As mentioned above, access to mapped collections on a OneDrive require users to register credentials. These credentials are created by performing an authentication flow with Microsoft. This is initiated by visiting the Credentials tab of the collection. The user is directed to that page when they first attempt to access that collection.

When registering credentials, the Microsoft account username must match the mapped username on the collection (by default the Globus account username, unless identity mapping is configured). The Microsoft account username is determined from the preferred_username claim of the MS ID token as long as it is an email address, otherwise the email claim is used. In most cases the preferred_username claim will be correct, but if the optional upn claim is enabled in the app registration, that will be used instead.

Alternately, the storage-gateway --ms-allow-any-account command-line option can be set to allow access to any Microsoft account.

Empty files

The Creation of empty files is now supported. (new in 5.4.64)

Limitations

External and link-only sharing

Items shared via OneDrive from an external Azure Tenant are not currently accessible via Globus.
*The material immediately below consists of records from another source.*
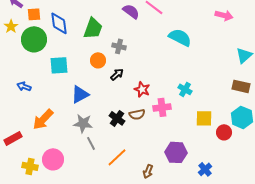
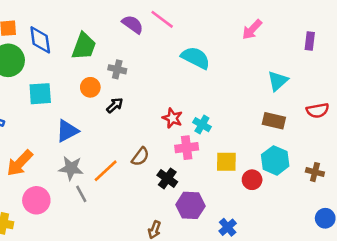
pink arrow: (224, 15) -> (252, 30), turned 120
red star: (142, 89) -> (172, 118), moved
pink cross: (162, 107) -> (187, 148), moved
brown semicircle: (137, 114) -> (140, 157), turned -42
black cross: (117, 118) -> (167, 178), moved
orange line: (117, 157) -> (106, 171), moved
pink circle: (53, 159) -> (36, 200), moved

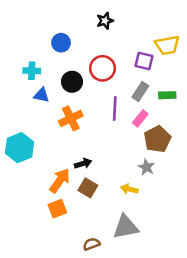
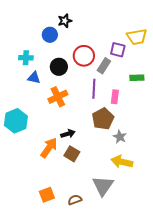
black star: (105, 21) -> (65, 21), moved
gray rectangle: (140, 92) -> (104, 66), moved
pink rectangle: (140, 118) -> (115, 97), turned -32
brown pentagon: (157, 139) -> (103, 119), moved
yellow arrow: (129, 189) -> (122, 162), moved, size x1.5
orange square: (57, 209) -> (47, 195), moved
gray triangle: (126, 227) -> (103, 186), turned -45

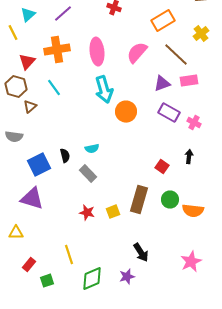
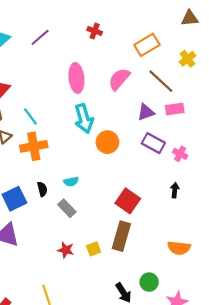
orange cross: (57, 50) -> (34, 146), moved
red square: (162, 167) -> (128, 201), moved, size x1.6
green circle: (170, 200) -> (149, 282), moved

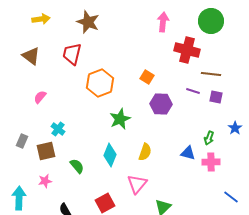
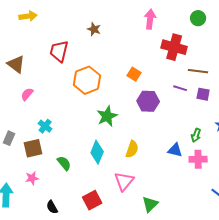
green circle: (211, 21) -> (198, 18), size x0.6
brown star: (88, 22) -> (94, 29), moved, size x0.6
brown triangle: (31, 56) -> (16, 64), moved

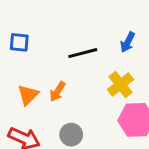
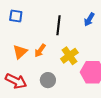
black line: (83, 53) -> (58, 25), turned -72
yellow cross: (120, 85) -> (69, 56), moved

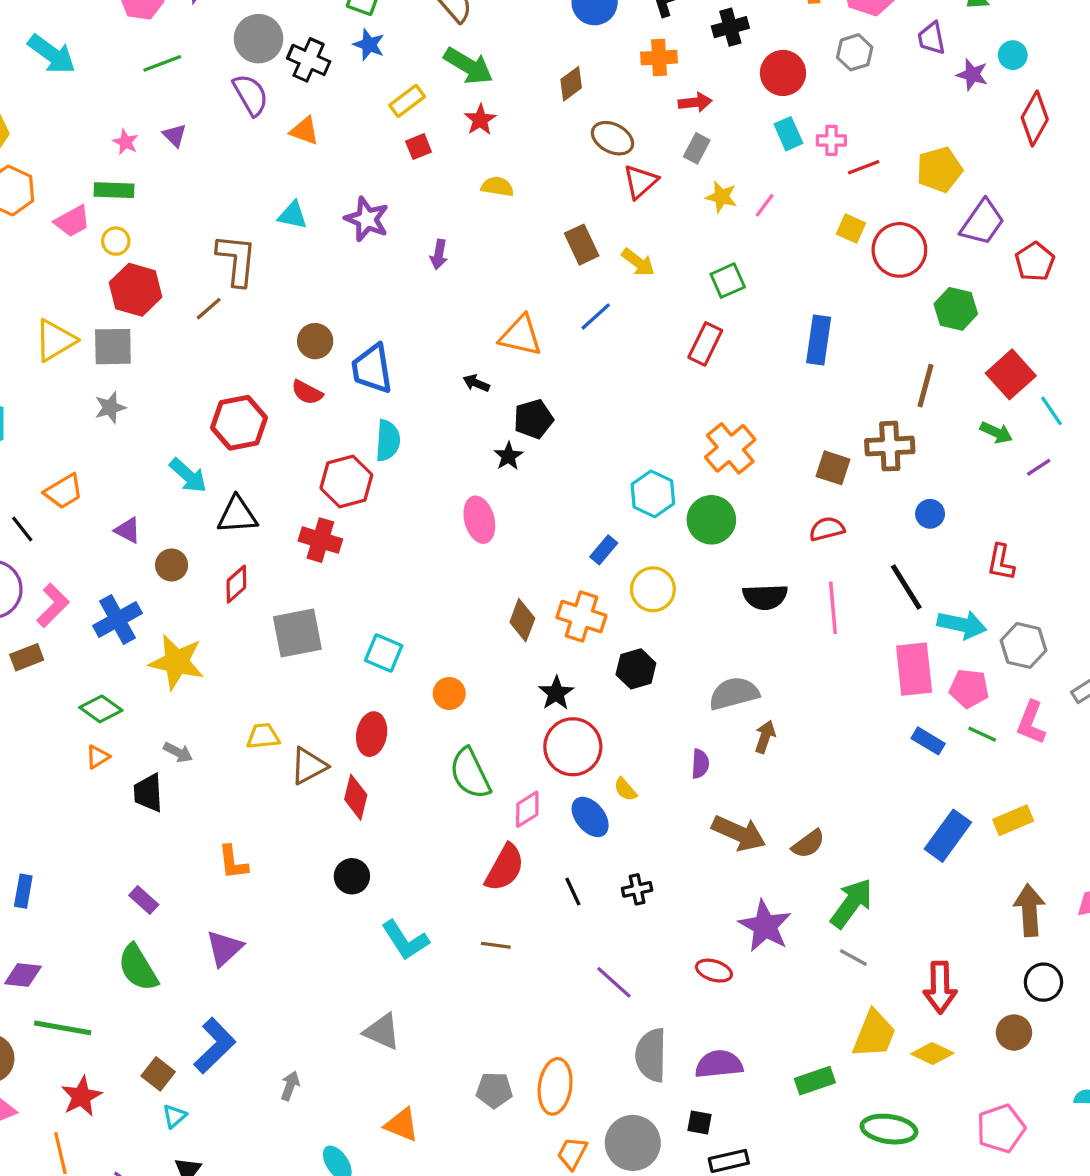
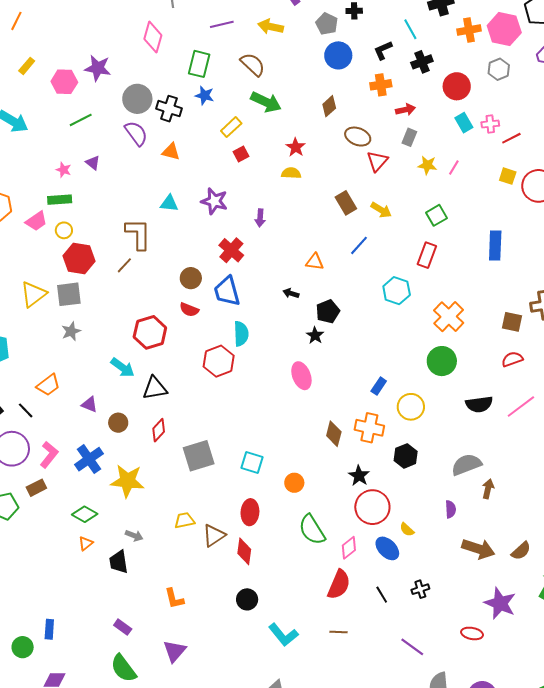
red star: (480, 120) -> (296, 147), moved
orange triangle: (521, 336) -> (315, 262), size x0.7
cyan hexagon: (653, 494) -> (397, 291), moved
red cross: (320, 540) -> (231, 250), moved, turned 30
pink line: (833, 608) -> (521, 406), turned 64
Items shared via OneDrive links (eg. if you receive a link via e-mail) are not accessible via Globus.

Appendix A: Document Types for the OneDrive Connector

OneDriveStoragePolicies Document

Connector-specific storage gateway policies for the OneDrive connector

One of the following schemas:

{
  "DATA_TYPE": "onedrive_storage_policies#1.0.0",
  "auth_callback": "string",
  "client_id": "string",
  "secret": "string",
  "tenant": "string",
  "user_api_rate_limit": 0
}

OneDriveUserCredentialPolicies Document

Connector-specific user credential policies for the OneDrive connector

One of the following schemas:

OneDriveUserCredentialPolicies_1_0_0

{
  "DATA_TYPE": "onedrive_user_credential_policies#1.0.0",
  "access_token": "string",
  "email": "string",
  "refresh_token": "string",
  "scopes": [
    "openid",
    "email",
    "profile",
    "offline_access",
    "files.readwrite.all"
  ],
  "sub": "string",
  "tid": "string",
  "token_expiry": "2019-08-24T14:15:22Z"
}

Appendix B: User Consents and Access Control

If a user grants consent for sites.readwrite.all during their MS login process, even if the Azure App configuration does not explicitly allow it, the GCS credential flow will include the permission.

To restrict access to only the desired paths (e.g. preventing access to /Shared), Endpoint Admins can leverage Restrict Paths policies.